Title

National trends in tranexamic acid use in the peripartum period, 2015–2019

Document Type

Journal Article

Publication Date

10-1-2020

Journal

Journal of Thrombosis and Thrombolysis

Volume

50

Issue

3

DOI

10.1007/s11239-020-02141-4

Keywords

Perinatal outcomes; Postpartum hemorrhage; Tranexamic acid; Venous thromboembolism

Abstract

© 2020, Springer Science+Business Media, LLC, part of Springer Nature. Background: The purpose of this study was to measure trends in the use of tranexamic acid (TXA) during delivery in the United States and to evaluate demographic data and morbidity outcomes among these patients. Methods: This retrospective cohort study includes data from 19 hospitals in the Universal Health Services network.
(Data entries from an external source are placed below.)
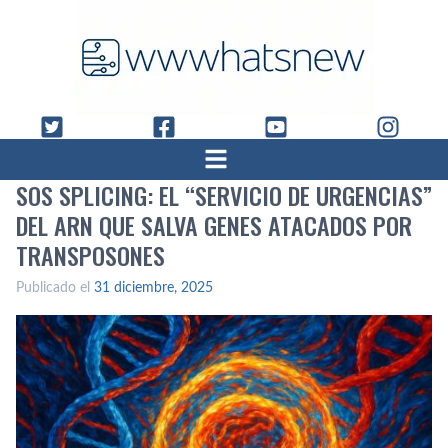
SOS SPLICING: EL “SERVICIO DE URGENCIAS”
DEL ARN QUE SALVA GENES ATACADOS POR
TRANSPOSONES
Publicado el
31 diciembre, 2025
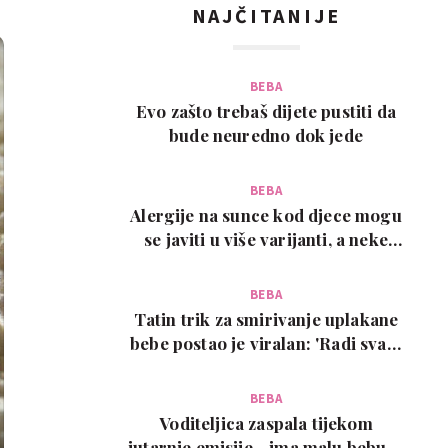
NAJČITANIJE
BEBA
Evo zašto trebaš dijete pustiti da
bude neuredno dok jede
BEBA
Alergije na sunce kod djece mogu
se javiti u više varijanti, a neke
zahtijevaju…
BEBA
Tatin trik za smirivanje uplakane
bebe postao je viralan: 'Radi svaki
put!'
BEBA
Voditeljica zaspala tijekom
jutarnje emisije - ima malu bebu, a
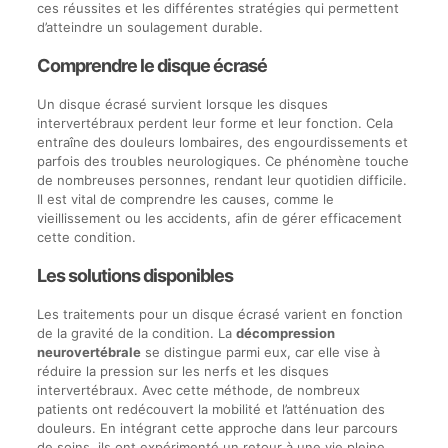
ces réussites et les différentes stratégies qui permettent
d’atteindre un soulagement durable.
Comprendre le disque écrasé
Un disque écrasé survient lorsque les disques
intervertébraux perdent leur forme et leur fonction. Cela
entraîne des douleurs lombaires, des engourdissements et
parfois des troubles neurologiques. Ce phénomène touche
de nombreuses personnes, rendant leur quotidien difficile.
Il est vital de comprendre les causes, comme le
vieillissement ou les accidents, afin de gérer efficacement
cette condition.
Les solutions disponibles
Les traitements pour un disque écrasé varient en fonction
de la gravité de la condition. La
décompression
neurovertébrale
se distingue parmi eux, car elle vise à
réduire la pression sur les nerfs et les disques
intervertébraux. Avec cette méthode, de nombreux
patients ont redécouvert la mobilité et l’atténuation des
douleurs. En intégrant cette approche dans leur parcours
de soins, ils ont expérimenté un retour à une vie pleine.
We compared rates of TXA use between January 2015 and June 2019 across geographic sectors. We also evaluated associations of demographic variables and perinatal outcomes of women who received TXA. Results: 209 cases of TXA use were found from analysis of 101,564 deliveries. TXA use increased over time and rates were higher in the West than in Central and East; the slope of increase over years did not differ between regions. Women who received TXA were more likely to have a history of postpartum hemorrhage (59 (28.2%) vs. 2290 (2.2%), P ' 0.0001) but were not more likely to have a chronic disease, including diabetes mellitus, hypertension and heart disease. Women who received TXA were more likely to have estimated blood loss greater than or equal to 1000 mL (adjusted odds ratio (aOR) 15.3; 95% CI 11.1–21.1; P ' 0.0001). Likelihood of venous thromboembolism was not significantly increased in TXA recipients (aOR 2.0; 95% CI 0.3–14.6; P = 0.49). Conclusion: Increasing national trends of TXA use in the peripartum period was observed, with variable increases by geographic region. Likelihood of venous thromboembolism was not significantly increased among women who received TXA. Increasing TXA use throughout the country suggests that updated hemorrhage guidelines from national obstetrical organizations can shape clinical practice.